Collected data
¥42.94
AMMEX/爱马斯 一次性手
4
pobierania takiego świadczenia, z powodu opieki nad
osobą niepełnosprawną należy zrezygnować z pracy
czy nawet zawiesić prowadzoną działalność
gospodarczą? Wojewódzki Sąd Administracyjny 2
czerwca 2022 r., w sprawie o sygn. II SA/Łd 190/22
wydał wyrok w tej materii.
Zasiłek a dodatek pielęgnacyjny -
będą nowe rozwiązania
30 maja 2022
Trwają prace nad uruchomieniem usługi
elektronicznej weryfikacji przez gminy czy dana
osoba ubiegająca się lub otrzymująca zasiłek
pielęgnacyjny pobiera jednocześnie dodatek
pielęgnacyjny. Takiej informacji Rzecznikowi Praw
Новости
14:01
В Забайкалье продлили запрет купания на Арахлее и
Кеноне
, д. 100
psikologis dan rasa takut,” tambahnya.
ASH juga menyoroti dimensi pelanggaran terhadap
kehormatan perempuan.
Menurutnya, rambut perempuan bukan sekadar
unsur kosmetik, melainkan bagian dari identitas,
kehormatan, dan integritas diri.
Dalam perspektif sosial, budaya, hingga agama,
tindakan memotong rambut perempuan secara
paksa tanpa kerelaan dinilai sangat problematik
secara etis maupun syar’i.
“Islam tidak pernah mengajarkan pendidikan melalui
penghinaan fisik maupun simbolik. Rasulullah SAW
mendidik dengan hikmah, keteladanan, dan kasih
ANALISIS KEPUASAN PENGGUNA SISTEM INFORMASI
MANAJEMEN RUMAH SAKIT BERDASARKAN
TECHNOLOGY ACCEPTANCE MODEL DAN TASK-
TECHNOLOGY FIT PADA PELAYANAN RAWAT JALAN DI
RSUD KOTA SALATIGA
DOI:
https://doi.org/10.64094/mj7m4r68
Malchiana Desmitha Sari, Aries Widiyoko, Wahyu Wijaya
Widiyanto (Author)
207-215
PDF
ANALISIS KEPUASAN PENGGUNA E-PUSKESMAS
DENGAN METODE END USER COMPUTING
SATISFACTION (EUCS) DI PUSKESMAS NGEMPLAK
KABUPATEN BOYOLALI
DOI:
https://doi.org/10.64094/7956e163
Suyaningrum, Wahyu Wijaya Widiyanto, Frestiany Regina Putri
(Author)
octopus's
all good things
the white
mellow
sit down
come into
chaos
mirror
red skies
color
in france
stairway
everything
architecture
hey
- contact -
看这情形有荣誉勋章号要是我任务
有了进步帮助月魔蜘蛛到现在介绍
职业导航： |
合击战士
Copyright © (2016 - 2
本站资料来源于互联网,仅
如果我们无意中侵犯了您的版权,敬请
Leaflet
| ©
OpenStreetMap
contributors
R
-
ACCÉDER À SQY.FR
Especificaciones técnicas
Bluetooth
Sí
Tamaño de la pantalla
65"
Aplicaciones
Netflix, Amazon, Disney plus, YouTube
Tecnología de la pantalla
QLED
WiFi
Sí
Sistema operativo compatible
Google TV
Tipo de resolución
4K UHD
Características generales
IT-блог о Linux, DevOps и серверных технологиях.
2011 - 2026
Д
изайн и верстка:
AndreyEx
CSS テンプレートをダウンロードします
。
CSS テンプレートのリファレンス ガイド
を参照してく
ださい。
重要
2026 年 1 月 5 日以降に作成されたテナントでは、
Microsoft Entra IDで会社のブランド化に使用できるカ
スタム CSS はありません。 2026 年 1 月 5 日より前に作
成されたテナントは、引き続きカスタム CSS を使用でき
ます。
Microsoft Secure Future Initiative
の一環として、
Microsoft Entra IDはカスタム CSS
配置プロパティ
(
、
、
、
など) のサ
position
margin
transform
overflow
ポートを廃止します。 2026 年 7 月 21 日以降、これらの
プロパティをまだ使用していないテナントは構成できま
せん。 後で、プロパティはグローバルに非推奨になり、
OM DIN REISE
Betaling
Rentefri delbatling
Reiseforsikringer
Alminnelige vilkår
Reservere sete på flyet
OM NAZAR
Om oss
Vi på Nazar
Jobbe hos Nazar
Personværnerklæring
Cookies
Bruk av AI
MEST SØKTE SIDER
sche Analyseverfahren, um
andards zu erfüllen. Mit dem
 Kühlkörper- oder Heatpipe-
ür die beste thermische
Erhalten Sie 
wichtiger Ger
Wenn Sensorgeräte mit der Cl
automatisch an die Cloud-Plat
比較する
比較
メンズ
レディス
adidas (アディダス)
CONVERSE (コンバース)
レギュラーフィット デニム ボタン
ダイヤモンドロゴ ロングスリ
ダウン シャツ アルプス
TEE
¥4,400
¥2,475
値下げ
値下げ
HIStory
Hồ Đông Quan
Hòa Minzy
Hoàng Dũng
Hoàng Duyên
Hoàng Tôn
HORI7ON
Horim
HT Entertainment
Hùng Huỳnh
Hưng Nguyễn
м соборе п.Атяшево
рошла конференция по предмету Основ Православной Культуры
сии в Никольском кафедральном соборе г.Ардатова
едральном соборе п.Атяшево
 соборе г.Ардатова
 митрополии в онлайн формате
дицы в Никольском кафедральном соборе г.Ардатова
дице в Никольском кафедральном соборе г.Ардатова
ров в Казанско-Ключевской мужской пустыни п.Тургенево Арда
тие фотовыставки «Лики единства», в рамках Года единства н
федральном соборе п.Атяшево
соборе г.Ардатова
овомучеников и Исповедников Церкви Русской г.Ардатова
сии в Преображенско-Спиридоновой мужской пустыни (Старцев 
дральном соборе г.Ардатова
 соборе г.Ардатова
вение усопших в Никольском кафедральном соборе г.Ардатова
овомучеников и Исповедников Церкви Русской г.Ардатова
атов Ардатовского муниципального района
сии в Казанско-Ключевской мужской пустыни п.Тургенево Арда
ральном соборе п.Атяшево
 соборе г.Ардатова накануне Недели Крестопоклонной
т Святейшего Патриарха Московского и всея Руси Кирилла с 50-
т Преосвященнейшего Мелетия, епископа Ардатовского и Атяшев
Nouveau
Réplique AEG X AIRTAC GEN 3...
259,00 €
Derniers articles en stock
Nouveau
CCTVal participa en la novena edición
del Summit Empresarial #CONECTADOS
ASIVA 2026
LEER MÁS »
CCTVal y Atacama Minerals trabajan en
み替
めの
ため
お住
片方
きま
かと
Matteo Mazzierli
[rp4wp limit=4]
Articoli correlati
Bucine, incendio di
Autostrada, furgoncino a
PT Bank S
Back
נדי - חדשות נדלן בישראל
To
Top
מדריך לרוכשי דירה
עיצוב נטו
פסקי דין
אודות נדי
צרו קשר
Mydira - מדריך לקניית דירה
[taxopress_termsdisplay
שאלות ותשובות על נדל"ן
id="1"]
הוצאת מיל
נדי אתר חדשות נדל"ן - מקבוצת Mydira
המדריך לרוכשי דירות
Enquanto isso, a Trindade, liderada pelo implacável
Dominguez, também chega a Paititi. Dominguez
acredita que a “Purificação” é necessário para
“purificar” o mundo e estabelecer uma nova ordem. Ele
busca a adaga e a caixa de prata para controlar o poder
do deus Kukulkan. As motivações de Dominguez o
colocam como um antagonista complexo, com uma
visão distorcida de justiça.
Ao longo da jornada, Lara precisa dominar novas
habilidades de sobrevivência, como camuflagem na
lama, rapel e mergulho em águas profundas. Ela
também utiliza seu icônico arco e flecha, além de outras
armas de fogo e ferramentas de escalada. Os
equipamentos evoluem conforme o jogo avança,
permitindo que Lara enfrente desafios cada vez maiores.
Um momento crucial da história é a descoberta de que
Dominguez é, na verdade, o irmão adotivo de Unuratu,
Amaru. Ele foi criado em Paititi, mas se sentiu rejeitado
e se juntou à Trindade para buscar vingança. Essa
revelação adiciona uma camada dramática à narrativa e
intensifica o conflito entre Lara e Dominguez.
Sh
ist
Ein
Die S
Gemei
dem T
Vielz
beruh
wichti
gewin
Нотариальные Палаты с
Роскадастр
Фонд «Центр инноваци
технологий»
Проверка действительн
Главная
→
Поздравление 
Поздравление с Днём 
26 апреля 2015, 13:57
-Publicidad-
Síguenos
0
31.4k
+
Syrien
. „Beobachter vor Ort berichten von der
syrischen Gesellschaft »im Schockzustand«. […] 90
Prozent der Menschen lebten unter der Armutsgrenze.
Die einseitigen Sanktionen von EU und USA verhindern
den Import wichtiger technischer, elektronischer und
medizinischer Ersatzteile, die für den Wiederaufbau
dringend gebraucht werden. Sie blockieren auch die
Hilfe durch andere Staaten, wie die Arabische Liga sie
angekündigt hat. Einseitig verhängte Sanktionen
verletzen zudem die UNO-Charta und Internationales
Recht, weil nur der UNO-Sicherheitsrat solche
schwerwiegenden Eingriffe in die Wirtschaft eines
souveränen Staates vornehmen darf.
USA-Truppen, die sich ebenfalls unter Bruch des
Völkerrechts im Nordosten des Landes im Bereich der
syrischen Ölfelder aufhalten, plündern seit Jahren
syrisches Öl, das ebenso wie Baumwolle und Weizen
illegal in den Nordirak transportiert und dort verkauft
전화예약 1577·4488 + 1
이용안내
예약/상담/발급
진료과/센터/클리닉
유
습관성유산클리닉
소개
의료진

- _Written task_: Reproduce the items word for word, starting at the very first line and ending with the line that holds "psikologis dan rasa", including both ends.

- _Answer box_:
¥42.94
AMMEX/爱马斯 一次性手
4
pobierania takiego świadczenia, z powodu opieki nad
osobą niepełnosprawną należy zrezygnować z pracy
czy nawet zawiesić prowadzoną działalność
gospodarczą? Wojewódzki Sąd Administracyjny 2
czerwca 2022 r., w sprawie o sygn. II SA/Łd 190/22
wydał wyrok w tej materii.
Zasiłek a dodatek pielęgnacyjny -
będą nowe rozwiązania
30 maja 2022
Trwają prace nad uruchomieniem usługi
elektronicznej weryfikacji przez gminy czy dana
osoba ubiegająca się lub otrzymująca zasiłek
pielęgnacyjny pobiera jednocześnie dodatek
pielęgnacyjny. Takiej informacji Rzecznikowi Praw
Новости
14:01
В Забайкалье продлили запрет купания на Арахлее и
Кеноне
, д. 100
psikologis dan rasa takut,” tambahnya.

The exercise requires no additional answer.